Retype the entries from the line with "Q: How many tires are on the floor?" up to and including the line with "A: The image shows", keeping every character the same.

══ Supplied material ══

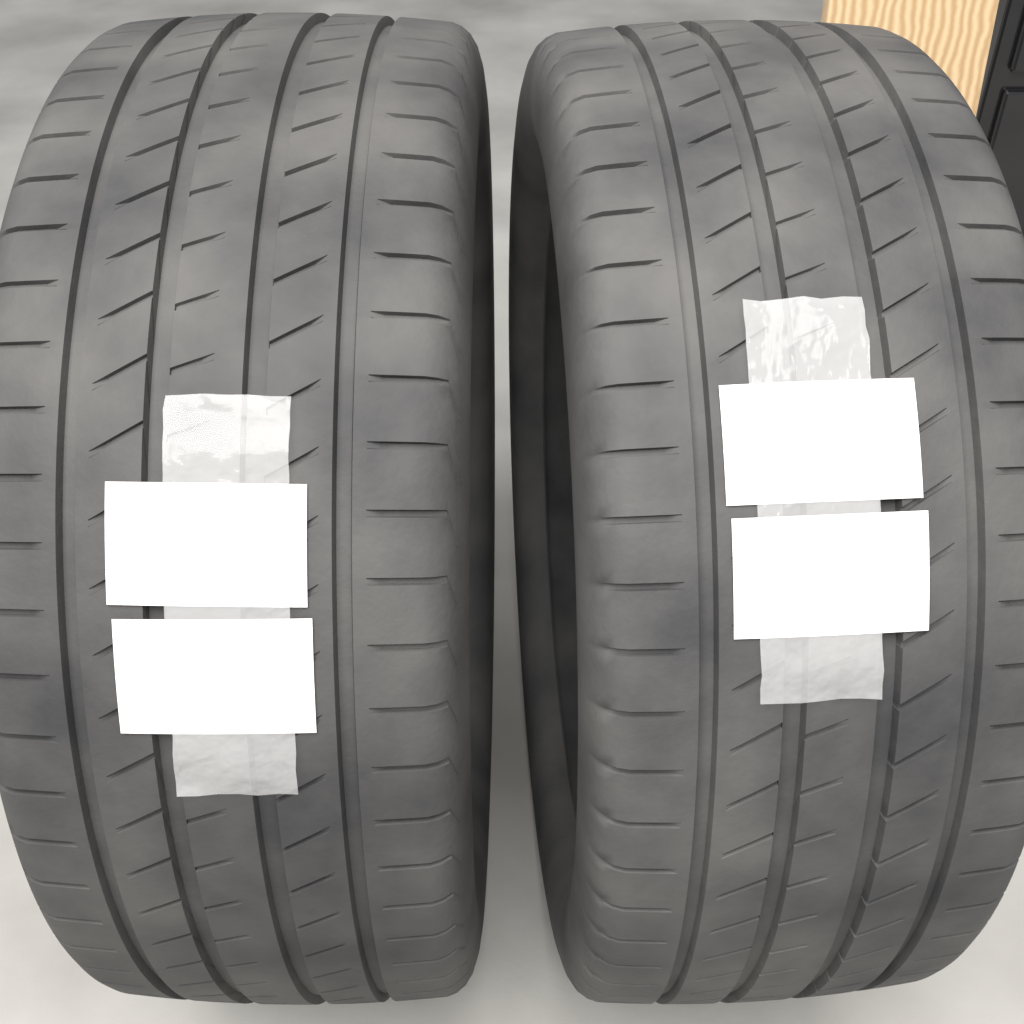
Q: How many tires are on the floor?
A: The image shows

═══
══ Supplied material ══

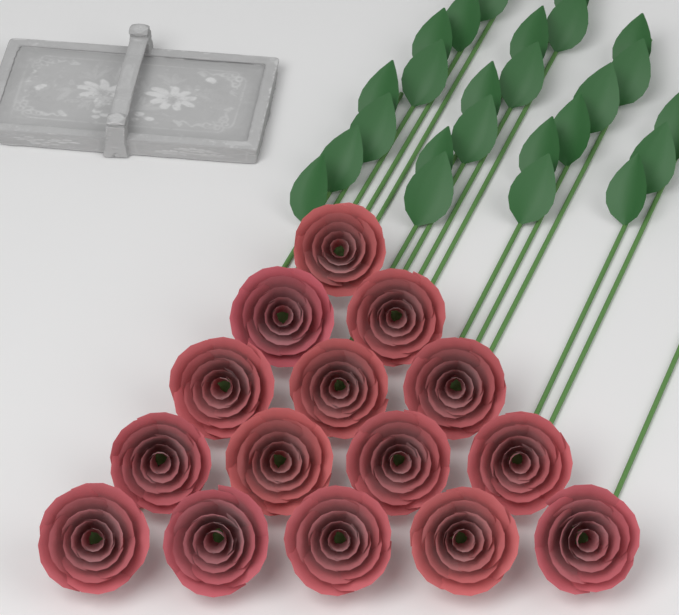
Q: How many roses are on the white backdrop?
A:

═══
══ Supplied material ══

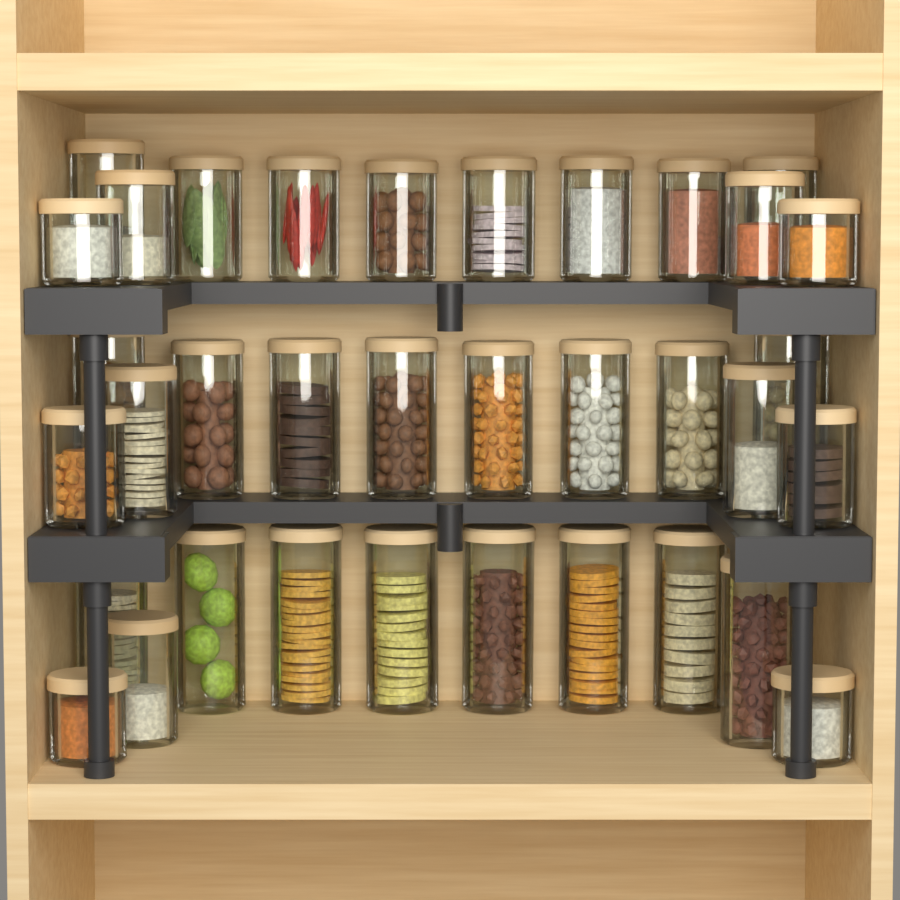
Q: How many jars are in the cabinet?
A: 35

═══

* Reply to the exercise:
Q: How many tires are on the floor?
A: The image shows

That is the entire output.